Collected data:
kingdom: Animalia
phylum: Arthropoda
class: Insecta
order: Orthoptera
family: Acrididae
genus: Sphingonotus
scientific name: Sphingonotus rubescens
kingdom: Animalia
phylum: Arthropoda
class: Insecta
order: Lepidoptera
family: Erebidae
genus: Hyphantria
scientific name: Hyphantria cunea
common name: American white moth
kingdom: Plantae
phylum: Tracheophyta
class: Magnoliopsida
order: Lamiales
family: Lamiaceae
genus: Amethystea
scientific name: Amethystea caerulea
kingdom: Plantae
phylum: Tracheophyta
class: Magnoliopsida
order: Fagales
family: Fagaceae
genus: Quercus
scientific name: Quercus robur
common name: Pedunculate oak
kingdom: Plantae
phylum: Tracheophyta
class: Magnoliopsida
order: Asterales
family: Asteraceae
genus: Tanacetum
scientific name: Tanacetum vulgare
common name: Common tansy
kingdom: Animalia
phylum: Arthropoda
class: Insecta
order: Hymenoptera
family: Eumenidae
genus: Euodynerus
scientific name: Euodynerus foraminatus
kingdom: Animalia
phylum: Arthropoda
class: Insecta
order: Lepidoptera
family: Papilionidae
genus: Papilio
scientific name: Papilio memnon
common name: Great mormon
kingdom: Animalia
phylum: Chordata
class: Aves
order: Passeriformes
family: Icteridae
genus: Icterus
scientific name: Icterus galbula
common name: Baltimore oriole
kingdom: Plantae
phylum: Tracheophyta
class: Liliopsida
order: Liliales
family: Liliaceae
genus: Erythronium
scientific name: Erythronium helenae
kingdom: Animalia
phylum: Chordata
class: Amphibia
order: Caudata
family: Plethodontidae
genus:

__Exercise__. Could you rewrite all of the material above, changing every "scientific name" to "species" and leaving everything else untouched?

__Exercise response__.
kingdom: Animalia
phylum: Arthropoda
class: Insecta
order: Orthoptera
family: Acrididae
genus: Sphingonotus
species: Sphingonotus rubescens
kingdom: Animalia
phylum: Arthropoda
class: Insecta
order: Lepidoptera
family: Erebidae
genus: Hyphantria
species: Hyphantria cunea
common name: American white moth
kingdom: Plantae
phylum: Tracheophyta
class: Magnoliopsida
order: Lamiales
family: Lamiaceae
genus: Amethystea
species: Amethystea caerulea
kingdom: Plantae
phylum: Tracheophyta
class: Magnoliopsida
order: Fagales
family: Fagaceae
genus: Quercus
species: Quercus robur
common name: Pedunculate oak
kingdom: Plantae
phylum: Tracheophyta
class: Magnoliopsida
order: Asterales
family: Asteraceae
genus: Tanacetum
species: Tanacetum vulgare
common name: Common tansy
kingdom: Animalia
phylum: Arthropoda
class: Insecta
order: Hymenoptera
family: Eumenidae
genus: Euodynerus
species: Euodynerus foraminatus
kingdom: Animalia
phylum: Arthropoda
class: Insecta
order: Lepidoptera
family: Papilionidae
genus: Papilio
species: Papilio memnon
common name: Great mormon
kingdom: Animalia
phylum: Chordata
class: Aves
order: Passeriformes
family: Icteridae
genus: Icterus
species: Icterus galbula
common name: Baltimore oriole
kingdom: Plantae
phylum: Tracheophyta
class: Liliopsida
order: Liliales
family: Liliaceae
genus: Erythronium
species: Erythronium helenae
kingdom: Animalia
phylum: Chordata
class: Amphibia
order: Caudata
family: Plethodontidae
genus:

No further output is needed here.